Object recognition algorithms sold by tech companies, including Google, Microsoft, and Amazon, perform worse when asked to identify items from lower-income countries.
These are the findings of a new study conducted by Facebook’s AI lab, which shows that AI bias can not only reproduce inequalities within countries, but also between them.
In the study (which we spotted via Jack Clark’s Import AI newsletter), researchers tested five popular off-the-shelf object recognition algorithms — Microsoft Azure, Clarifai, Google Cloud Vision, Amazon Rekognition, and IBM Watson — to see how well each program identified household items collected from a global dataset.
The dataset included 117 categories (everything from shoes to soap to sofas) and a diverse array of household incomes and geographic locations (from a family in Burundi making $27 a month to a family in Ukraine with a monthly income of $10,090).
The researchers found that the object recognition algorithms made around 10 percent more errors when asked to identify items from a household with a $50 monthly income compared to those from a household making more than $3,500. The absolute difference in accuracy was even greater: the algorithms were 15 to 20 percent better at identifying items from the US compared to items from Somalia and Burkina Faso.
These findings were “consistent across a range of commercial cloud services for image recognition,” write the authors.
This sort of bias is a well-known problem in AI and has a number of root causes. One of the most common is that the training data used to create algorithms often reflects the life and background of the engineers responsible. As these individuals are often white men from high-income countries, so too is the world they teach their programs to identify.

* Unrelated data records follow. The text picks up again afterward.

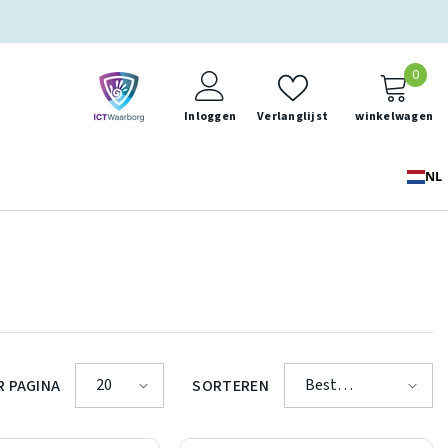
0
0
ite
Inloggen
Verlanglijst
winkelwagen
NL
20
Best
R PAGINA
SORTEREN
verkopende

One of the most well-known examples of AI bias is with facial recognition algorithms, which regularly perform worse when identifying female faces, particularly women of color. This sort of bias can worm its way into all sorts of systems, from algorithms designed to calculate parole to those assessing your CV ahead of an upcoming job interview.
In the case of object recognition algorithms, the authors of this study say that there are a few likely causes for the errors: first, the training data used to create the systems is geographically constrained, and second, they fail to recognize cultural differences.
Training data for vision algorithms, write the authors, is taken largely from Europe and North America and “severely undersample[s] visual scenes in a range of geographical regions with large populations, in particular, in Africa, India, China, and South-East Asia.”
Similarly, most image datasets use English nouns as their starting point and collect data accordingly. This might mean entire categories of items are missing or that the same items simply look different in different countries. The authors give the example of dish soap, which is a bar of soap in some countries and container of liquid in another, and weddings, which look very different in the US and India.
Why is this important? Well, for a start, it means that any system created using these algorithms is going to perform worse for people from lower-income and non-Western countries. Because US tech companies are world leaders in AI, that could affect everything from photo storage services and image search functionality to more important systems like automated security cameras and self-driving cars.
But this is probably only the tip of the iceberg. Vision algorithms are relatively easy to evaluate for these sorts of biases, but the pipeline that creates these programs is also feeding an entire industry full of algorithms that will never receive the same scrutiny.
Silicon Valley often promotes its products — and, particularly in recent years, its AI products — as egalitarian and accessible to all. Studies like this show that tech companies continue to evaluate, define, and shape the world in their own image.